Fifty-six units -- a mix of efficiency and one- and two-bedroom apartments -- will be targeted at people who make between $21,000 and $42,000. The remaining 14 units will be for people who earn between $10,000 and $17,000 and have been homeless.

Financing for the $16 million project is coming from a combination of state and city funds, foundation grants and private investors using federal tax credits. An additional allotment of tax credits through the federal stimulus program helped the project fill in gaps.

The building, valued by Ramsey County at about $1.75 million, will contribute about $56,000 to county tax rolls. Construction is expected to begin early next year and wrap up in early 2011. Frerichs Construction will be the contractor.

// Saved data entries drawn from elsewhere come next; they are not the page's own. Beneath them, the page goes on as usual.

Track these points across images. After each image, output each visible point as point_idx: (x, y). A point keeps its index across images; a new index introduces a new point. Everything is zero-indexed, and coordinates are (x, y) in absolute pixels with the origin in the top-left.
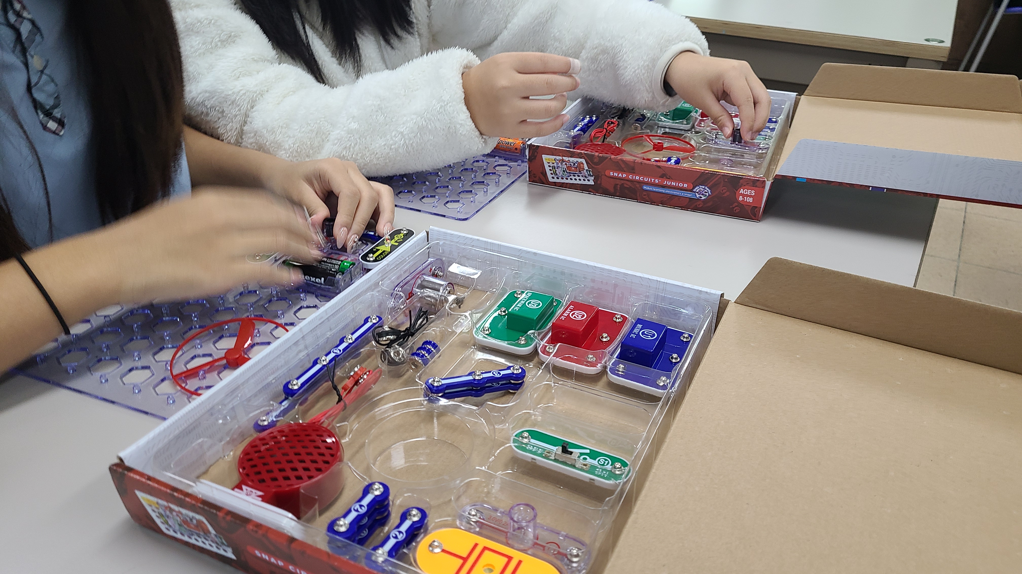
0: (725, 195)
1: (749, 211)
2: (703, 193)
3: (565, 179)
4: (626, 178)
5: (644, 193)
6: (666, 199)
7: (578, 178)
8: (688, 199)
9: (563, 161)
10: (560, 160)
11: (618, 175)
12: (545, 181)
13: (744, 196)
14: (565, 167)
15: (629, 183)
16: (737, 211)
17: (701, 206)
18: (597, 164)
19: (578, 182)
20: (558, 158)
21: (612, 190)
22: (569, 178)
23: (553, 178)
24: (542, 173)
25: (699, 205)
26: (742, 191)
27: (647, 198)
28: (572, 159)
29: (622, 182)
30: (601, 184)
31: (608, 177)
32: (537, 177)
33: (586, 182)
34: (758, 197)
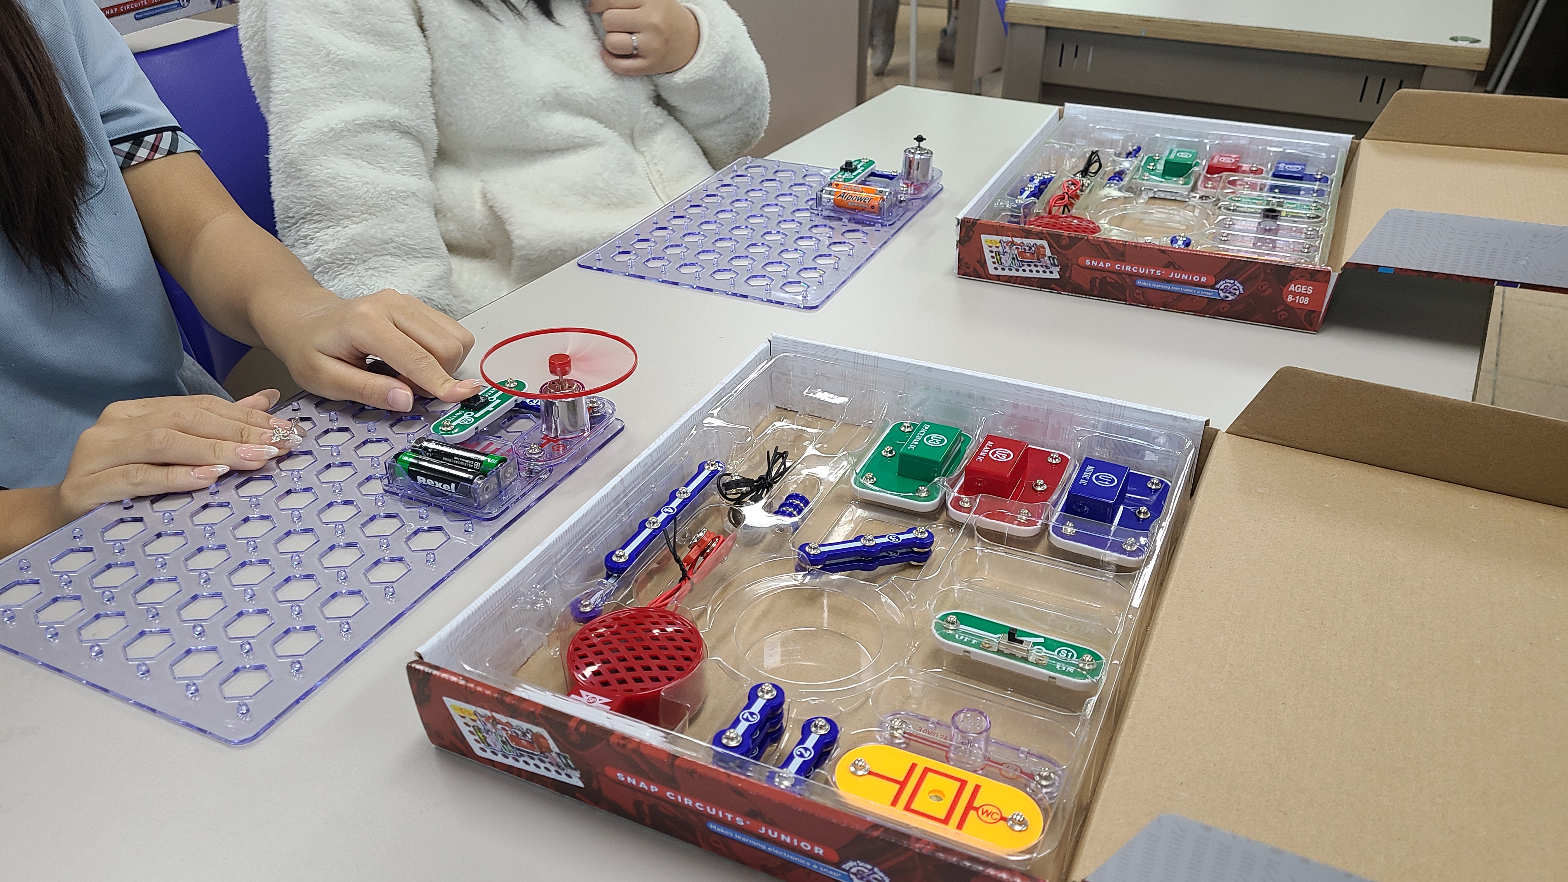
0: (1267, 293)
1: (1303, 321)
2: (1231, 290)
3: (1014, 270)
4: (1112, 269)
5: (1138, 291)
6: (1171, 300)
7: (1034, 269)
8: (1207, 299)
9: (1013, 243)
10: (1007, 243)
11: (1098, 264)
12: (983, 274)
13: (1295, 294)
14: (1016, 252)
15: (1115, 277)
16: (1283, 317)
17: (1226, 310)
18: (1066, 248)
19: (1034, 275)
20: (1005, 239)
21: (1087, 286)
22: (1021, 269)
23: (996, 269)
24: (978, 262)
25: (1223, 308)
26: (1292, 288)
27: (1142, 299)
28: (1026, 241)
29: (1104, 274)
30: (1070, 276)
31: (1082, 267)
32: (972, 268)
33: (1048, 275)
34: (1317, 297)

When done, the seven-story building will still have an industrial feel. The ceilings are made of corrugated concrete. The floors are concrete. Thick concrete columns connect them.

An addition that was put on the building will be removed and turned into green space.

"It's really encouraging to be able to move these projects forward in a bad economy," said Natalie Fedie, spokeswoman for the St. Paul Planning and Economic Development department. She said the project will add to the momentum of residential development in the Wacouta Commons neighborhood.

The Renaissance Box is Aeon's second project in downtown St. Paul. The Crane Ordway building in Lowertown, built in 1904, had been vacant for 30 years before Aeon bought it in 2004 and spent $11.5 million to convert the old warehouse into 70 affordable housing units.